Any pastor of any church ought to recognize the truth of this matter. When we consider making the jump to designated giving and societal missions, we ought first to ask ourselves, "What if the members of my church were to follow this example in their giving to local church ministries?" Who is going to designate money to pay the electric bill? Who is going to designate money to purchase insurance? In budgets, like in churches, sometimes the "dishonorable members" turn out to be quite important after all! All of our churches receive designated gifts, but none of us would be comfortable will allowing this "dessert" of designated gifts to become a substitute for the main course of undesignated gifts.
Our ultimate motivation for preferring undesignated giving over designated giving is not greed or megalomania or a desire to suppress freedom. We encourage undesignated giving because we realize the hidden inefficiencies of designated gifts. The causes for which we designate money could not function apart from the health of those causes to which nobody ever designates anything. The beautiful building built by designated gifts is rendered useless when the Electric Company shuts down the power for lack of payment.
For this very reason, perceptions that mechanisms other than the Cooperative Program are more efficient are often illusory. My church can engage an unreached people group directly and cut out all that is in the middle, but as we do so we take advantage (mostly for free) of strategies and the identification of UPGs developed by IMB personnel, partnerships fostered by state convention relationships, staff members educated by SBC seminaries, and laypeople educated and inspired by decades of SBC mission emphases. If our churches could not parasitically feed off of these CP services, could we really participate directly in a worldwide strategy for evangelization at a lower cost?
At all costs, the Southern Baptist Convention must avoid the confusion of designated giving with Cooperative Program giving. To make this mistake will be to lose the capability of developing any overall convention strategy and will be to goad our entities at every level of the SBC family to take individual fundraising initiative. The end result of any growth or encouragement of designated giving will be a return to 1900. SBC family entities will be incentivized to forsake the Cooperative Program methodology and make direct appeals to churches for designated gifts. Work to develop an overall strategy for convention ministries will be undermined, and the advantages of the convention method will be lost.
Yes, the Southern Baptist people will cooperate for missions. Yes, Southern Baptist churches will reach out to one another to cooperate upon a wide variety of important ministries. These things are so natural as not to be fragile. Like the grass underneath your nearest sidewalk, the sprouts of intercongregational cooperation among Baptists are indefatigable even in the face of the most cumbersome of barriers.

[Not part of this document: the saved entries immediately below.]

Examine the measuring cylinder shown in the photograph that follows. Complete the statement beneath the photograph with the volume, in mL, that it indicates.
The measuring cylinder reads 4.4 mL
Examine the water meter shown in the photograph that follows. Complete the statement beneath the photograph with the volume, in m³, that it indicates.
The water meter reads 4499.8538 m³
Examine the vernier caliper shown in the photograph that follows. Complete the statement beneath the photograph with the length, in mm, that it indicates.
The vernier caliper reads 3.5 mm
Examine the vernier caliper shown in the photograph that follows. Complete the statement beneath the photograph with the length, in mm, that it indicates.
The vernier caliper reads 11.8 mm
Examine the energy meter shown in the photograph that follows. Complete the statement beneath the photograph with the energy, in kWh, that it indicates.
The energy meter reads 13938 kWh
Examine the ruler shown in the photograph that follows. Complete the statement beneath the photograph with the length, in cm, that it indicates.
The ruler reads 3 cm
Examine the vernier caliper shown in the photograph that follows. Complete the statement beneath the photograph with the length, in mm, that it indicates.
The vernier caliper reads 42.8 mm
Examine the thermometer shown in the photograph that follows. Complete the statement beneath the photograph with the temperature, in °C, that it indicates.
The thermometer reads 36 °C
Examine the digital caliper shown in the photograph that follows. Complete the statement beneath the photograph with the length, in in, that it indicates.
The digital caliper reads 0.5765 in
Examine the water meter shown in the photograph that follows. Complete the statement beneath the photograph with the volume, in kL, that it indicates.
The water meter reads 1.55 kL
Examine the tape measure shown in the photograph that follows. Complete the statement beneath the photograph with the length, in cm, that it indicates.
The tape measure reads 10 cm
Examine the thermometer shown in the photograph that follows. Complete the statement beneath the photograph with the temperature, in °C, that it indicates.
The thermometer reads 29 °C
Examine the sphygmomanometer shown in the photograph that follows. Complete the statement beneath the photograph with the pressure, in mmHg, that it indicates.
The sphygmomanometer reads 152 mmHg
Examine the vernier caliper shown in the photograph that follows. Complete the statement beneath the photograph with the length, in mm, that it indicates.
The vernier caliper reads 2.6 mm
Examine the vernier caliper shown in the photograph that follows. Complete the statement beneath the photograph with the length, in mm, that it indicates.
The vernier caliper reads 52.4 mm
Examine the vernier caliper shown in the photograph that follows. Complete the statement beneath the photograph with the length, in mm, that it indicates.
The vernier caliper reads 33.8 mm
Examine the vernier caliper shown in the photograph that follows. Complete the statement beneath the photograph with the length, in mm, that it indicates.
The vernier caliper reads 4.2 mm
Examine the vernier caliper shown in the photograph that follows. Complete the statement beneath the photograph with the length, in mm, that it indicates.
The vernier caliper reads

However, let us not take for granted, and let us not place into further jeopardy, the great Pax Baptistica by which our entities have come to lock arms with one another and work in harmony with one another rather than in competition. This formal cooperation among entities is the great jewel of our denominational life. And if the Cooperative Program is weakening at all among Southern Baptists, then I suggest that we look in this area of how our various institutions get along with one another first for the causes as well as for the solutions. Not that no causes exist elsewhere, but because these factors are most within our grasp and control and because they have great power to motivate and influence the participation of Southern Baptists at other levels.